As for the pesticides themselves, the American science-writer Rachel Louise Carson published a book, Silent Spring, in 1962 that dramatically brought to the fore the possibility that our indiscriminate use of chemicals might kill
harmless and even useful species along with those we are actually attempting to destroy. Furthermore, Carson maintained that to destroy living things without due consideration might lead to a serious upsetting of the intricate system whereby one species depends on another and, in the end, hurt more than it helps humanity.

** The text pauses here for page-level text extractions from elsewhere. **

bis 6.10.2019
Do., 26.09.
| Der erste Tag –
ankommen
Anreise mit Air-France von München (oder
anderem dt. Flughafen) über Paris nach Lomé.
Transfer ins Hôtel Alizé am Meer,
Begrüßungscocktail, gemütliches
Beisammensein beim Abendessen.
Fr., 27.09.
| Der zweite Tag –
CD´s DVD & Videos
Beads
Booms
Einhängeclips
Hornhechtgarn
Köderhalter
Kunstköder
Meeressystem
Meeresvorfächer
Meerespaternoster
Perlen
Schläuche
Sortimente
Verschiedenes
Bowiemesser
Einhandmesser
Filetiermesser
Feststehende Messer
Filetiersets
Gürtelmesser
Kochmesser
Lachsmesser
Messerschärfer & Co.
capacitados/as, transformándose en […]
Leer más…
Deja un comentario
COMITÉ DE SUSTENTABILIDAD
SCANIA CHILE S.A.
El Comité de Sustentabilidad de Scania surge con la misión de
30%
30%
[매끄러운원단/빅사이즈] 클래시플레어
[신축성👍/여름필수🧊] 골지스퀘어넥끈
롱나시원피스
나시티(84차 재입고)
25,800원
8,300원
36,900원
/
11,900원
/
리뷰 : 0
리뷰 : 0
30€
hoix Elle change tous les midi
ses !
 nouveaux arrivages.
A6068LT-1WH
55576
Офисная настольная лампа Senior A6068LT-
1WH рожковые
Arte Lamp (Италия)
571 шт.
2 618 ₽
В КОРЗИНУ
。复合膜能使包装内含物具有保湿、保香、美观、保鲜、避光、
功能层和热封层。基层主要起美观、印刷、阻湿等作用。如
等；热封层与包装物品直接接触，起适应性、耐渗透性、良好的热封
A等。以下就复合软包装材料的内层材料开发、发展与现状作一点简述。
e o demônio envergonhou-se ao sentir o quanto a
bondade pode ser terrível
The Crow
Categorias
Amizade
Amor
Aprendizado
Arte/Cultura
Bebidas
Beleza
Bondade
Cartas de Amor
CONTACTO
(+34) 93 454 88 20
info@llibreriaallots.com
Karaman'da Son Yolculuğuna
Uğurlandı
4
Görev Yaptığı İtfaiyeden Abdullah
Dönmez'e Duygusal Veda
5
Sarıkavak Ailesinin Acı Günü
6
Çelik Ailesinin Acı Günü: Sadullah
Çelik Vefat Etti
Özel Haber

The study of this interlinking of species is termed ecology, and there is no question but that Carson’s book encouraged a new hard look at this branch of biology.
The answer, of course, is not to abandon technology and give up all attempts to control insects (the price in disease and starvation would be too high) but to find methods that are more specific and less damaging to the ecological structure generally.
For instance, insects have their enemies. Those enemies, whether insect-parasites or insect eaters, might be encouraged. Sounds and odors might be used to repel insects or to lure them to their death. Insects might be sterilized through radiation. In each case, every effort should be made to zero in on the insect being fought.
One hopeful line of attack, led by the American biologist Carroll Milton Williams, is to make use of the insects’ own hormones. Insects molt periodically and pass through two or three well-defined stages: larva, pupa, and adult. The transitions are complex and are controlled by hormones. Thus, one called juvenile hormone prevents formation of the adult stage until an appropriate time. By isolating and applying the juvenile hormone, the adult stage is held back to the point where the insect is killed. Each insect has its own juvenile hormone and is affected only by its own. A particular juvenile hormone might thus be used to attack one particular species of insect without affecting any other organism in the world. Guided by the structure of the hormone, biologists may even prepare synthetic substitutes that will be much cheaper and do the job as well.